Reviews

A Government Inspector (Tour – Harrogate)

This 5-star review comes with a warning: there will be a minority of theatregoers who will not enjoy the caricatured elements of a classic play. Maybe not every choreographed exclamation from the assembled councilors or every sit-com-styled entry is necessary and the Council Leader’s wife and daughter are perhaps too cartoonish, but it would be perverse to withhold five stars from something which is carried through with such intelligence, verve, imagination and consistency – not to mention clockwork precision!

Northern Broadsides are collaborating with Harrogate Theatre on A Government Inspector, Deborah McAndrew’s re-drawing of Nikolai Gogol’s satirical farce, at the outset of an extended tour including several more Yorkshire venues. The play is thoroughly Yorkshirised, but stays close to the original in the sequence of main speeches and events – even the naming of characters, though most of us would accept Tony Belcher and Luke Pickles as proper Yorkshire names.

The story is of a simple, initially accidental con trick, enlivened by an entertaining parade of characters and deepened by its satirical edge. In a remote town (in this version in the Pennines, almost between Yorkshire and Lancashire) all manner of corruption is practiced by the authorities. The word comes through that a government inspector is likely to arrive, but what in fact arrives is a foppish, foolish, self-important young civil servant, a scion of the upper classes, but a figure of no importance. The misunderstandings, the bribery, the romance follow on inevitably.

At the centre of a production full of effective doubling are two very impressive performances. Howard Chadwick projects the plain-speaking, devious-dealing Council Leader with Pennine panache, but also finds full value in the late speeches confronting the audience with the shallowness of the whole operation: seriously powerful, despite the production’s emphasis on farce.
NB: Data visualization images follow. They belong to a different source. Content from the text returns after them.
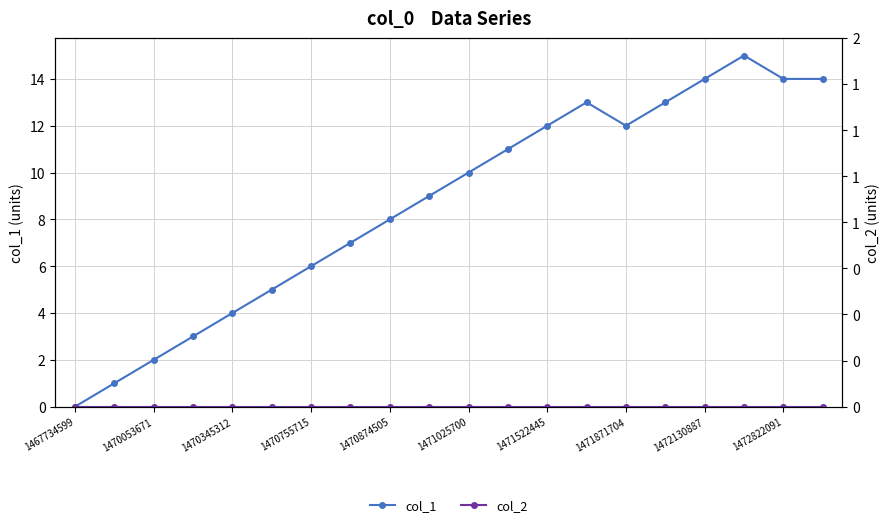

The value of col_1 at 1467734599 is -10. True or false?

False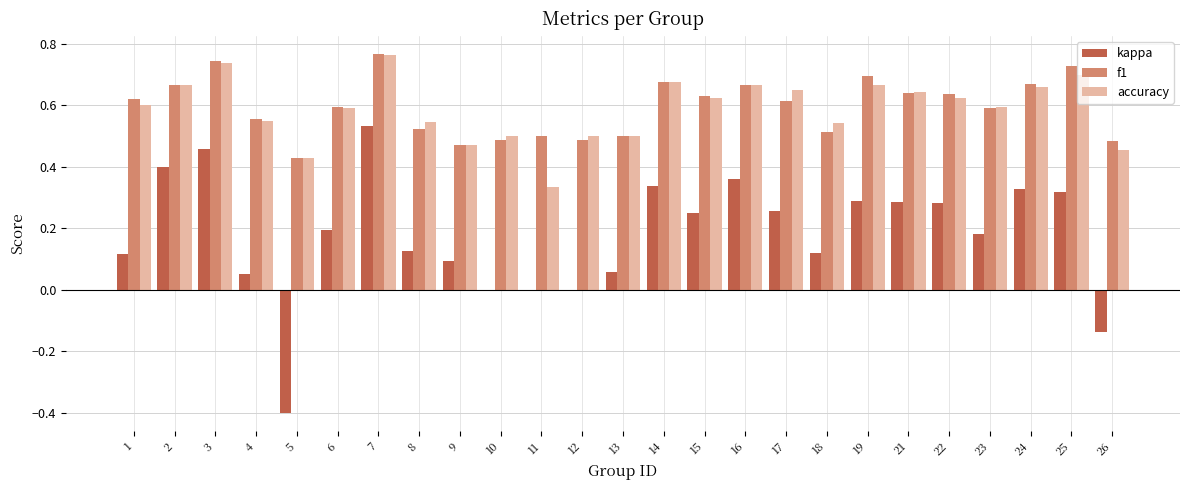

What is the total value across all series at 19?

1.7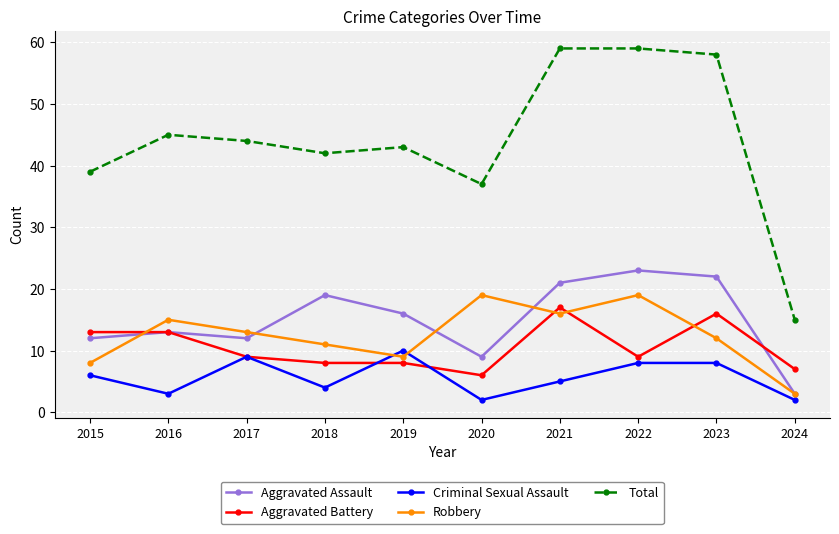

True or false: Criminal Sexual Assault and Total intersect in this chart.

False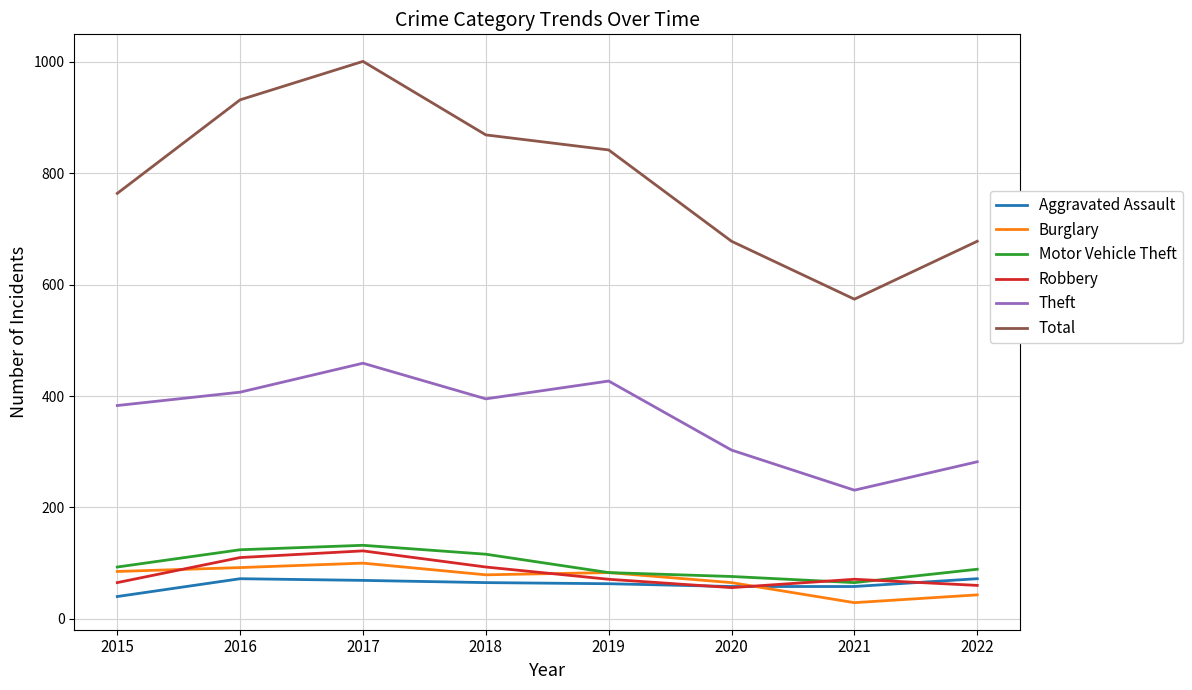

Which series changed the most between 2019 and 2020?

Total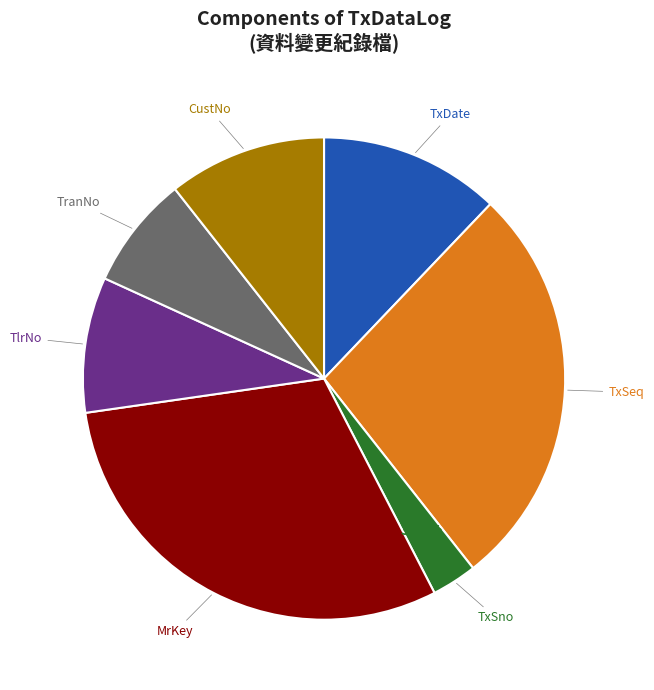

Which slice is the largest?

MrKey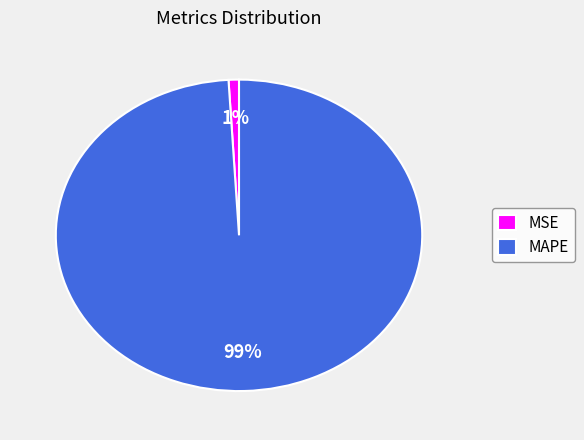

Which slice represents more than half of the pie?

MAPE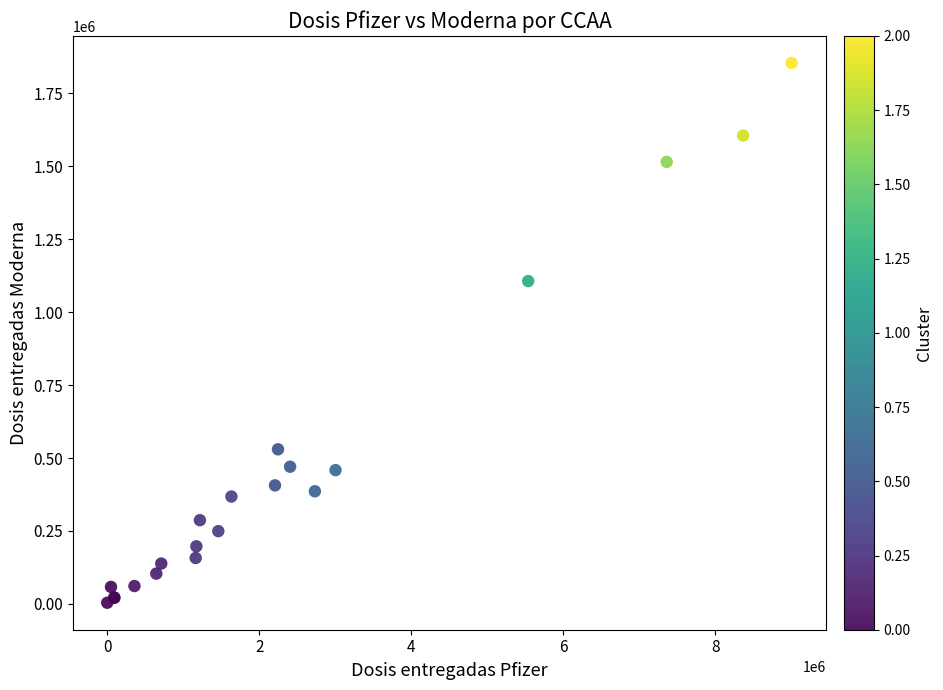

What Y value in the scatter plot is closest to 928840?

1106200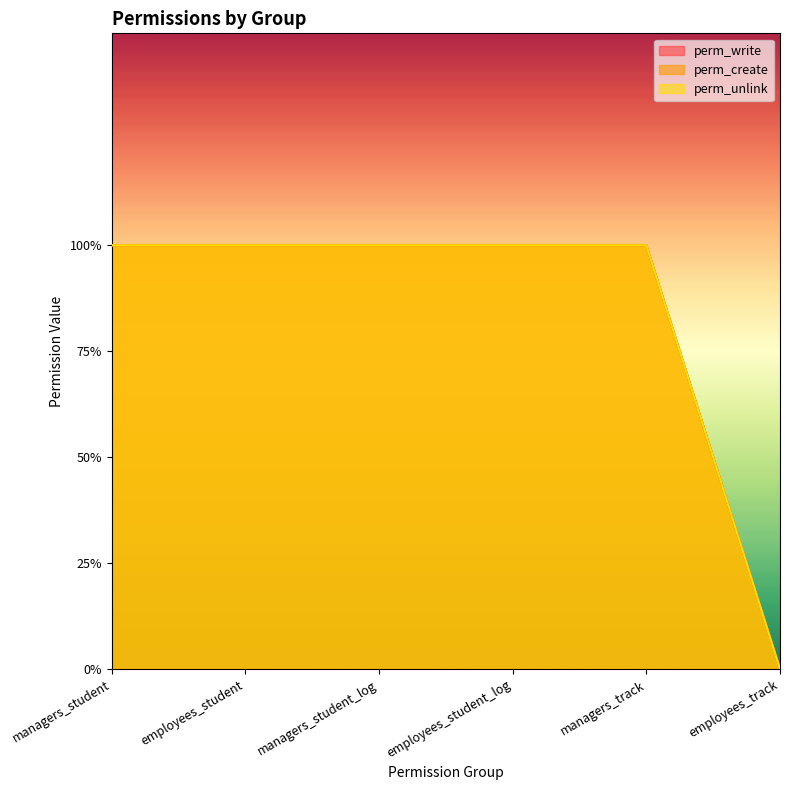

What is the label of the 6th point from the right?

managers_student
Jon Trenchard’s Jonathan Alexander Snapper (more usually Hlestakov) is a remarkable mini-Noel Coward, so pirouettingly over-the-top that you fear he will never convince, but soon establishing his “musical comedy” world-view. A word, too, for Tim Frances as Frank (more usually Osip or Yosef), the voice of sanity as Snapper’s servant, here a sort of PR-style assistant.

Conrad Nelson’s production is sharply defined, full of original touches, immaculately paced, Dawn Allsopp’s designs are witty and workable, her set dominated by an enormous set of drawers packed with evidence of corruption, and the music is a constant delight. The cast of 12 take versatility beyond exiting as the Postmaster and entering as the Police Chief and constitute an excellent brass band (MD Rebekah Hughes). Nelson’s compositions work well (including several outside the brass band field), but the real inspiration is to use established brass band favourites familiar enough to serve as comment on the action.

A Government Inspector will also be playing at the Stephen Joseph Theatre, Scarborough, Lawrence Batley Theatre, Huddersfield, The Viaduct Dean Clough, Halifax, finishing at York Theatre Royal on 27 November.